Ireland reaps benefits of immigration – but did David Davis notice?

Cantillon: Brexiteer in Dublin this week as OECD warned of economic hit from no deal

Former Brexit secretary David Davis and PwC managing partner Feargal O’Rourke at PwC’s ‘Fit for Growth’ business forum at the Convention Centre Dublin on Wednesday. Photograph: Maxwell Photography

Former Brexit secretary David Davis and PwC managing partner Feargal O’Rourke at PwC’s ‘Fit for Growth’ business forum at the Convention Centre Dublin on Wednesday. Photograph: Maxwell Photography

 

David Davis was in town on Wednesday, but the former UK Brexit secretary was uncharacteristically shy.

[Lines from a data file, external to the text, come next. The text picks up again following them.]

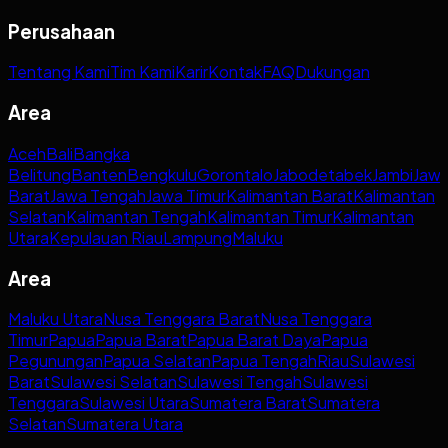
Perusahaan
Tentang Kami
Tim Kami
Karir
Kontak
FAQ
Dukungan
Area
Aceh
Bali
Bangka
Belitung
Banten
Bengkulu
Gorontalo
Jabodetabek
Jambi
Jaw
Barat
Jawa Tengah
Jawa Timur
Kalimantan Barat
Kalimantan
Selatan
Kalimantan Tengah
Kalimantan Timur
Kalimantan
Utara
Kepulauan Riau
Lampung
Maluku
Area
Maluku Utara
Nusa Tenggara Barat
Nusa Tenggara
Timur
Papua
Papua Barat
Papua Barat Daya
Papua
Pegunungan
Papua Selatan
Papua Tengah
Riau
Sulawesi
Barat
Sulawesi Selatan
Sulawesi Tengah
Sulawesi
Tenggara
Sulawesi Utara
Sumatera Barat
Sumatera
Selatan
Sumatera Utara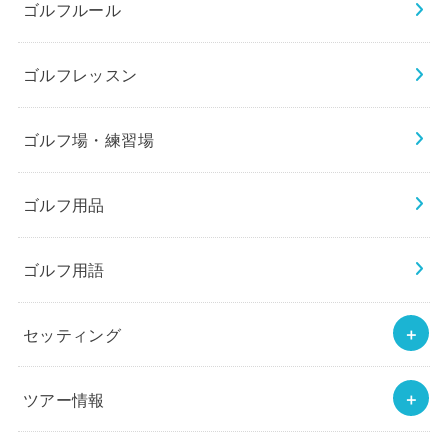
ゴルフルール
ゴルフレッスン
ゴルフ場・練習場
ゴルフ用品
ゴルフ用語
セッティング
ツアー情報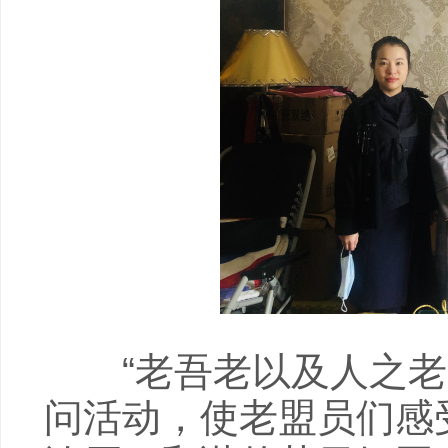
“老吾老以及人之老”
问活动，使老盟员们感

Ironically, on a day when the OECD warned that Britain faced a sharp economic hit in the no-deal Brexit scenario that he and many his fellow Conservative MPs seems determined to embrace, he was addressing a function on the theme of “Fit for Growth”. Perhaps he had time on his way in from the airport to catch the latest headlines on Ireland’s record job numbers.

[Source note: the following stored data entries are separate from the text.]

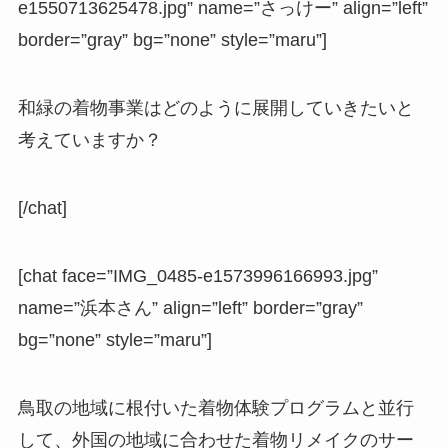
e1550713625478.jpg” name=”さっけー” align=”left”
border=”gray” bg=”none” style=”maru”]
和緑の着物事業はどのように展開していきたいと
考えていますか？
[/chat]
[chat face=”IMG_0485-e1573996166993.jpg”
name=”浜本さん” align=”left” border=”gray”
bg=”none” style=”maru”]
鳥取の地域に根付いた着物体験プログラムと並行
して、外国の地域に合わせた着物リメイクのサー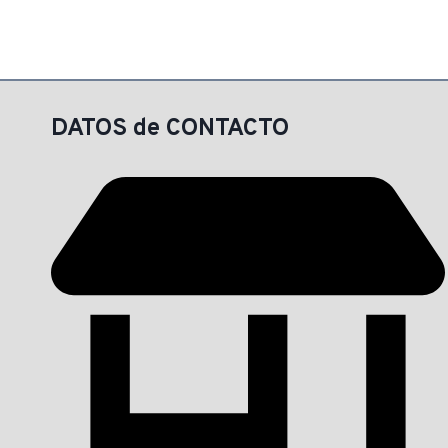
DATOS de CONTACTO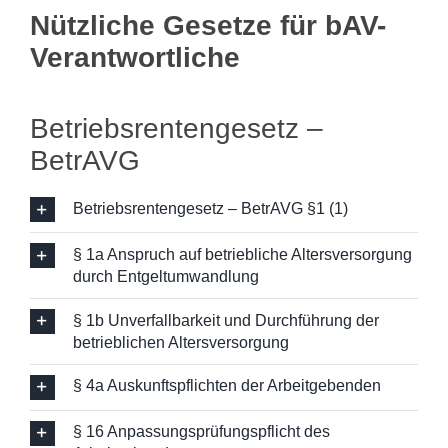
Nützliche Gesetze für bAV-
Verantwortliche
Betriebsrentengesetz –
BetrAVG
Betriebsrentengesetz – BetrAVG §1 (1)
§ 1a Anspruch auf betriebliche Altersversorgung
durch Entgeltumwandlung
§ 1b Unverfallbarkeit und Durchführung der
betrieblichen Altersversorgung
§ 4a Auskunftspflichten der Arbeitgebenden
§ 16 Anpassungsprüfungspflicht des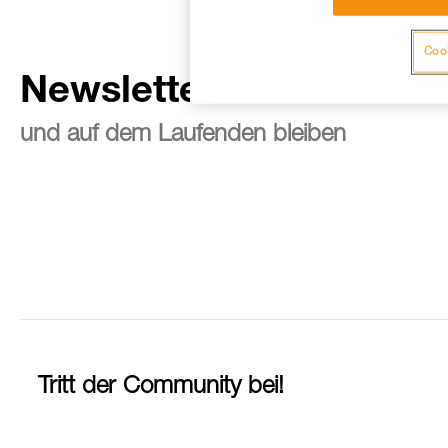
Cook
Newsletter abonnieren
und auf dem Laufenden bleiben
Tritt der Community bei!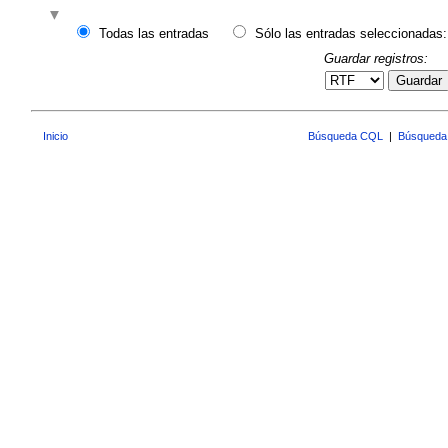
Todas las entradas
Sólo las entradas seleccionadas:
Guardar registros:
Guardar
Inicio
Búsqueda CQL
|
Búsqueda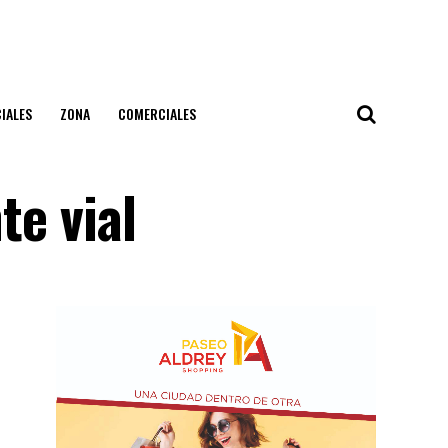
IALES
ZONA
COMERCIALES
te vial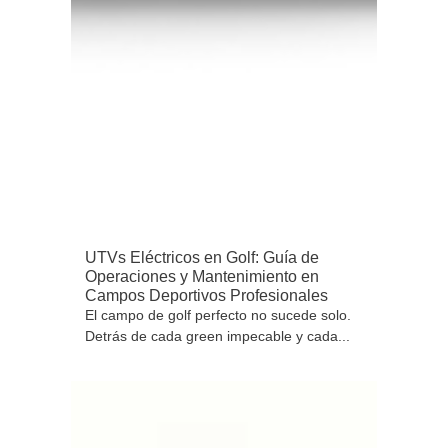
UTVs Eléctricos en Golf: Guía de
Operaciones y Mantenimiento en
Campos Deportivos Profesionales
El campo de golf perfecto no sucede solo.
Detrás de cada green impecable y cada...
SABER MÁS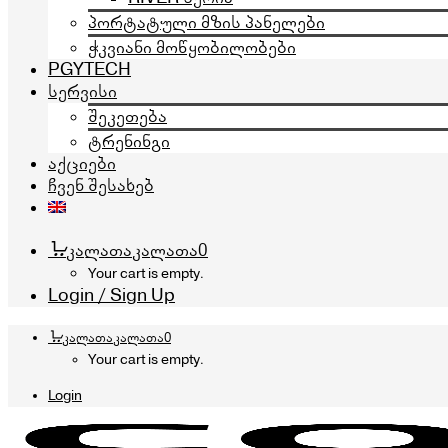
პორტატული მზის პანელები
ჭკვიანი მოწყობილობები
PGYTECH
სერვისი
შეკეთება
ტრენინგი
აქციები
ჩვენ შესახებ
კალათა
კალათა
0
Your cart is empty.
Login / Sign Up
კალათა
კალათა
0
Your cart is empty.
Login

The CSO Labour Force Survey noted that a record number of people in Ireland are in employment. A key element of that was the number of foreign nationals contributing to our economic recovery. Just over one in six of all workers in Ireland today is a foreign national. That, too, is a record.

In a separate report, the ESRI stated that any chance the Government has of getting close to the requirement of 30,000 homes a year to meet demand will rely on attracting even more foreign labourers to our shores.

The CSO figures show there has been a 27,000 increase in the number of foreign nationals working in the State over the past year. The numbers from the UK and from eastern Europe are rising; those from more established EU states and, particularly, from countries outside the EU are rising even faster.

Ireland’s experience shows that immigration and economic growth are by no means incompatible

Figures published by the UK’s Office of National Statistics earlier this month showed a record fall in the number of EU nationals working in the UK: 132,000 fewer than a year earlier.

UK employment, it must be said, is still at record levels, but the clamour from labour-intensive business across the UK is the increasing problem of recruitment.

Ireland’s experience shows that immigration and economic growth are by no means incompatible. If anything, we rely on these workers to help deliver and accommodate growth.

It’s a lesson that was probably lost on Mr Davis, focused as he and his fellow Brexiteers are on curbing immigration at all costs.